Business Tips

4 Common Mistakes Made By Start-Up Entrepreneurs

Behind every success are the messy bits⁠— the trial and error, the up-all-nighters, and the failed attempts. That is what every success story tells us. Unlike highways, success doesn’t come with shortcuts and a smooth road. In all probability, you will experience a failure or two before you get to say, “I finally made it.”  

Yes, failures are inevitable and necessary. They build your character and make you perceive the bigger decisions that are vital to your business. However, there are such mistakes that must be prevented as early as possible so as not to cost time and effort (like not spending enough money and not delegating tasks). 

As early as possible, you can take preventative actions by becoming aware of how these mistakes can damage your business goals. Take a look at these four common mistakes that most start-up entrepreneurs make.

1. Having a too low-margin

You might be tempted to settle for a low-margin business. After all, customers love a low-cost product so your option is to sell very close to the price of the production cost. However, settling for less might jeopardize your business’ survival and growth.

Having less money caused by lower gross margin will affect the operational costs of the business, including marketing expenses and administrative salaries. Over time, this can take a toll on your business’ growth.

In an attempt to keep a low selling price, your business might also resort to finding less expensive suppliers. If you fail to find one, there’s a high probability that you will experience ongoing negative cashflow. Failure to counteract might even cause your business to close doors.

Take a look at your production costs and see how much flexibility there is. If you can’t reduce the cost in the future, be sure to choose a higher profit margin to accommodate the costs.
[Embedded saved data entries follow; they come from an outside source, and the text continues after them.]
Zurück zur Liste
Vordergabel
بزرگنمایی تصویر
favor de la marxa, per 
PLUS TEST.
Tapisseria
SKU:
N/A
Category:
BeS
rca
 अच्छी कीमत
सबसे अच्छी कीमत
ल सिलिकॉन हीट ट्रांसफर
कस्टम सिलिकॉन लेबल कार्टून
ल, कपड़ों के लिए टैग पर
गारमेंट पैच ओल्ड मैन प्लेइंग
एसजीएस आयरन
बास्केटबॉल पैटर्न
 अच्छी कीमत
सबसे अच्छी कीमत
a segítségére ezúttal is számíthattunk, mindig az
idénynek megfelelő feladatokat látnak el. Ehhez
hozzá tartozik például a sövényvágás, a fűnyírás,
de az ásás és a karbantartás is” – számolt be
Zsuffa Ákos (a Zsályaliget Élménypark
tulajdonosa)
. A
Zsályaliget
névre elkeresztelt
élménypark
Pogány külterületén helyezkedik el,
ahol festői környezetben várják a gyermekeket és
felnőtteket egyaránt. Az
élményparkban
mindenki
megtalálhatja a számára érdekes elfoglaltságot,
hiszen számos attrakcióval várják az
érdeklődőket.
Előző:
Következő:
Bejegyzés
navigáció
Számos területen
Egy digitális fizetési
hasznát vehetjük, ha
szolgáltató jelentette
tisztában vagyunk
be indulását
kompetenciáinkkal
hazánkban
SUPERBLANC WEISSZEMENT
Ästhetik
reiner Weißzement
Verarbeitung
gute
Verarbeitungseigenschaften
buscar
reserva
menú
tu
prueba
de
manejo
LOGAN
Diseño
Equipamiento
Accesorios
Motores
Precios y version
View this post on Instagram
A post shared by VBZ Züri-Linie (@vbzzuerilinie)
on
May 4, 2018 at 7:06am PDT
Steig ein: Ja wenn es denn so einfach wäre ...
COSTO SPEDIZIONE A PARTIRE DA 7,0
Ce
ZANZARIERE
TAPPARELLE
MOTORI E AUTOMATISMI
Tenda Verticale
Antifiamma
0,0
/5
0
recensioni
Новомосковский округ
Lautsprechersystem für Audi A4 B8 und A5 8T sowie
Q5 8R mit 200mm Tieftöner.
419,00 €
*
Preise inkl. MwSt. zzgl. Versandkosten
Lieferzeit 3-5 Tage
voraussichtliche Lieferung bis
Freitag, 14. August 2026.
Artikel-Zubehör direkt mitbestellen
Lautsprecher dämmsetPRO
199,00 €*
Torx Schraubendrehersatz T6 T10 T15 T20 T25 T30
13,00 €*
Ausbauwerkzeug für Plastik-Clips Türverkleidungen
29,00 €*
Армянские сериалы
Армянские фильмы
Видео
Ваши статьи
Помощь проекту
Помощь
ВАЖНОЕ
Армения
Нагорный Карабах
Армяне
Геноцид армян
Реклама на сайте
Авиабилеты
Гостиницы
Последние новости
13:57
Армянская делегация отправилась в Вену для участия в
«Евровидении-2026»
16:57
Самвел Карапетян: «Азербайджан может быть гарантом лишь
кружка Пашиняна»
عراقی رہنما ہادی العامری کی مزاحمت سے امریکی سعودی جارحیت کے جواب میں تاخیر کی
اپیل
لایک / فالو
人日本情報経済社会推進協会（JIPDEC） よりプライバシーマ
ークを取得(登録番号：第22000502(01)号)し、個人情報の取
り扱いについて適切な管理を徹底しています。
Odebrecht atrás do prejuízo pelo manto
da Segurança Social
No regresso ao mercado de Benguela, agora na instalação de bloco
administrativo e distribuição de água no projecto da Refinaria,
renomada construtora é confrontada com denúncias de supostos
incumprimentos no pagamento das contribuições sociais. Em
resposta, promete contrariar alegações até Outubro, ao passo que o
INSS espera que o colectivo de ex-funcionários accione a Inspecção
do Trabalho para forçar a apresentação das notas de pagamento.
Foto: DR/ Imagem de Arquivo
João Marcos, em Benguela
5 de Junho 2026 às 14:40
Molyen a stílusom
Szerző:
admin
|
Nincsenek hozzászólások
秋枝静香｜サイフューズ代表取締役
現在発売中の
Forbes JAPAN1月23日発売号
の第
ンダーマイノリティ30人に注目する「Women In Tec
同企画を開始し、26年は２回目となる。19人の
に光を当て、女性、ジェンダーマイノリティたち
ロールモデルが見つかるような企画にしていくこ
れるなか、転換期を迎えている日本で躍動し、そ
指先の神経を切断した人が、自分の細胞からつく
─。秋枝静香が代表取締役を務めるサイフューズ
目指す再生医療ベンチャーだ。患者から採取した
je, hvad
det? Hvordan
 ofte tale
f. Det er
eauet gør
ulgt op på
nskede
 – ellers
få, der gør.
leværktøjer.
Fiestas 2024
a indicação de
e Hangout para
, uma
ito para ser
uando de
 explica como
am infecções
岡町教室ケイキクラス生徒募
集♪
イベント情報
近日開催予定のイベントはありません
Read: 5 Business Tips for an Unbiased Decision Making

2. Poor accounting practices

Poor accounting practices can make a thriving business go back to square one. Imagine how much crueler they can be for start-up businesses. The best thing you can do is to identify the poor accounting practices and set up a countermeasure to prevent such mistakes from causing commotions.

Some poor accounting practices include not keeping track of your expenses. Keeping track of your expenses is a must because it allows you to see your business’ growth, note your deductibles, and build financial statements. If your receipts are all over the place and you are not keeping a logbook, then, chances are your project will go south.

The best way to avert this mistake is to invest in high-quality accounting software like QuickBooks or Sage Business Cloud. These two accounting software packages can save your business from poor practices such as losing track of your expenses and mixing up your personal and business finances. They have all the accounting features your business needs, from invoicing to cloud accounting. 

Read: Best Accounting Software for Small Businesses in 2021 (Paid and Free)

3. Failure to estimate budget

This mistake can be seen in two opposite ways⁠— either you’re not spending enough money or you’re spending too much. Whether you are the former or the latter, poor budgeting can make your financial goals much more difficult to achieve.

To keep it simple, poor budgeting can result in a lack of savings, less financial security, and unruly spending. In addition, it increases the likelihood of your business going into debt. 

You can overturn your business’ fate of failing by implementing smart budgeting. Aside from relying on your accounting software to do the job, you must set up an emergency fund. It will be your saving grace if worse comes to worst. 

Read: 2 Winning Habits to Help You Stop Complaining

4. Lack of marketing

One of the most common mistakes start-up businesses make is the divesture of a marketing strategy. Sure, your reason might be the start-up capital being too tight. But eliminating the marketing aspect from your business will only cause you more money in the future⁠— if you want to save your business from bankruptcy, that is.

Without marketing, your business would rely solely on the merits of your products or services. If the customer likes your product or service, they can amplify a wave of customers through word-of-mouth. But starting out small in a sea of bigger competitors, the word-of-mouth tactic can only be as effective if your products are satisfying enough to make your customers feel the need to recommend it to others.

Let’s be honest, flashy, and witty marketing can cover up just about every mediocre products⁠— that’s how most successful businesses thrive. Your product or service may not be the best but good marketing is enough to entice people to try it at least once. Some of those first-timers might even turn into loyal customers if they come to love your product.